▸ **Exercise instructions**: Where does "Nikanor" occur in the listing? Copy every line that holds it.
───── The data ─────
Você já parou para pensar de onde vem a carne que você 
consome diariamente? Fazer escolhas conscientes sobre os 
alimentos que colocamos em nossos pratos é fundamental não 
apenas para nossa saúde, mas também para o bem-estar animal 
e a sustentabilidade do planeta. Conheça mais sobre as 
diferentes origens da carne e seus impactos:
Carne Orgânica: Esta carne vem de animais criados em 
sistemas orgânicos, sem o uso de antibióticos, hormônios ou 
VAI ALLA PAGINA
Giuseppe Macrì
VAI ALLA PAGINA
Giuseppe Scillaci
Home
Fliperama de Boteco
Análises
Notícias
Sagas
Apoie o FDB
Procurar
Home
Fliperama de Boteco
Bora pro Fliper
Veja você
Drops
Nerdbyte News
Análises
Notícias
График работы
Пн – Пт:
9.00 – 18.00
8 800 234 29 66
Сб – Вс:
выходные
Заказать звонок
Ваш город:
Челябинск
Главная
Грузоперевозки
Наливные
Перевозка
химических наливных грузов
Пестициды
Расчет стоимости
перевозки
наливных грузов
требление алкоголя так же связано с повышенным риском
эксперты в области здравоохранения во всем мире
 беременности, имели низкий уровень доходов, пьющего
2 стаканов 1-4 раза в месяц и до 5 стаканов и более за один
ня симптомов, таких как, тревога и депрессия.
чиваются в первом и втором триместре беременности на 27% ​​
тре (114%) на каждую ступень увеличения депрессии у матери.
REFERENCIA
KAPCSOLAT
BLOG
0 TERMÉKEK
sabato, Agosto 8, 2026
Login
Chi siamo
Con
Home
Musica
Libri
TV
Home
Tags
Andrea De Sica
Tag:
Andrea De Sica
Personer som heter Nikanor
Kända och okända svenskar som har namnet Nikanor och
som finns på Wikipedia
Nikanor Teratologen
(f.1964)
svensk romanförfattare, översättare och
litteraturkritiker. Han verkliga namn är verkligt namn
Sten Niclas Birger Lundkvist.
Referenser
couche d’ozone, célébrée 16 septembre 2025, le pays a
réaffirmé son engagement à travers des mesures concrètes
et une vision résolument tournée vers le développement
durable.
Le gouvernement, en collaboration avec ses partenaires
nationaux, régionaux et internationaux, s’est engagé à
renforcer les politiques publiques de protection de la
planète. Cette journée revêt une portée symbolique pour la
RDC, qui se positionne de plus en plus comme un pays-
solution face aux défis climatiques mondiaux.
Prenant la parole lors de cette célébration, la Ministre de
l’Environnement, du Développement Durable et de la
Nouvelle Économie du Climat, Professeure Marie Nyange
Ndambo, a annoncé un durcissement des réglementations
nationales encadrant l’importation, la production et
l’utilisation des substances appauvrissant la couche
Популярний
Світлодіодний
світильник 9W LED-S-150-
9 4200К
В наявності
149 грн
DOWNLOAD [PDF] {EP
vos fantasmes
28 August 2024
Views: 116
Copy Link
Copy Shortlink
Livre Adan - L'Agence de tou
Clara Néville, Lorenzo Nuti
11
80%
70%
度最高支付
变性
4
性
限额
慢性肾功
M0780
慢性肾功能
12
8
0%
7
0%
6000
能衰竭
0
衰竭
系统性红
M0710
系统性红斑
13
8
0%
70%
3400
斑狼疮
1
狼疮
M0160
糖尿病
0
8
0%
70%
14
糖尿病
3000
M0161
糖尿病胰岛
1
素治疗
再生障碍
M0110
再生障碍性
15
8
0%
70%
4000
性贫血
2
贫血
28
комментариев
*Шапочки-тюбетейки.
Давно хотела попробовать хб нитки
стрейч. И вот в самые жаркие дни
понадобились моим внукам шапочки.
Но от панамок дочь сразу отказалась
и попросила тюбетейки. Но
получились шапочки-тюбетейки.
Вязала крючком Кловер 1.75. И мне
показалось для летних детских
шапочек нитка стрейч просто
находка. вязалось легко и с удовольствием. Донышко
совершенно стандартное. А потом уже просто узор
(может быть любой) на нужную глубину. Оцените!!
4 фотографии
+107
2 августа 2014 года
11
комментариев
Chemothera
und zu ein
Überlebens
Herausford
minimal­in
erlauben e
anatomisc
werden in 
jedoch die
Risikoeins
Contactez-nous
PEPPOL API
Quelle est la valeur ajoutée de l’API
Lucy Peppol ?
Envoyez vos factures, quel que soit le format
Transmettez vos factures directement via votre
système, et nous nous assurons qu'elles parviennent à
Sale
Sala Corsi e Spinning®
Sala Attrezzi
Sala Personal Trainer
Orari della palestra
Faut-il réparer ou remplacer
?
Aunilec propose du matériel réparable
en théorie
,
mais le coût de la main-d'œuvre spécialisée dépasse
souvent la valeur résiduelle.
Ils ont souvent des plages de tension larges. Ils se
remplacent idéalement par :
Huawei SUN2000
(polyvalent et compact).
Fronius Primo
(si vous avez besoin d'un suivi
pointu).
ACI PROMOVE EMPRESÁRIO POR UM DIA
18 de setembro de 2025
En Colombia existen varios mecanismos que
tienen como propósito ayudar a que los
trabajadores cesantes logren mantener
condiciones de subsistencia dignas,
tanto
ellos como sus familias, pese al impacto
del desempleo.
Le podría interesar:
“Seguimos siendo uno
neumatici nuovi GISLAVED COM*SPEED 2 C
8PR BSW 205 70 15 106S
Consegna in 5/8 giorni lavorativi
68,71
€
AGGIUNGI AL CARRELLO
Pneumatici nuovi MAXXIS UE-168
─────
▸ **Completed task**:
Personer som heter Nikanor
Kända och okända svenskar som har namnet Nikanor och
Nikanor Teratologen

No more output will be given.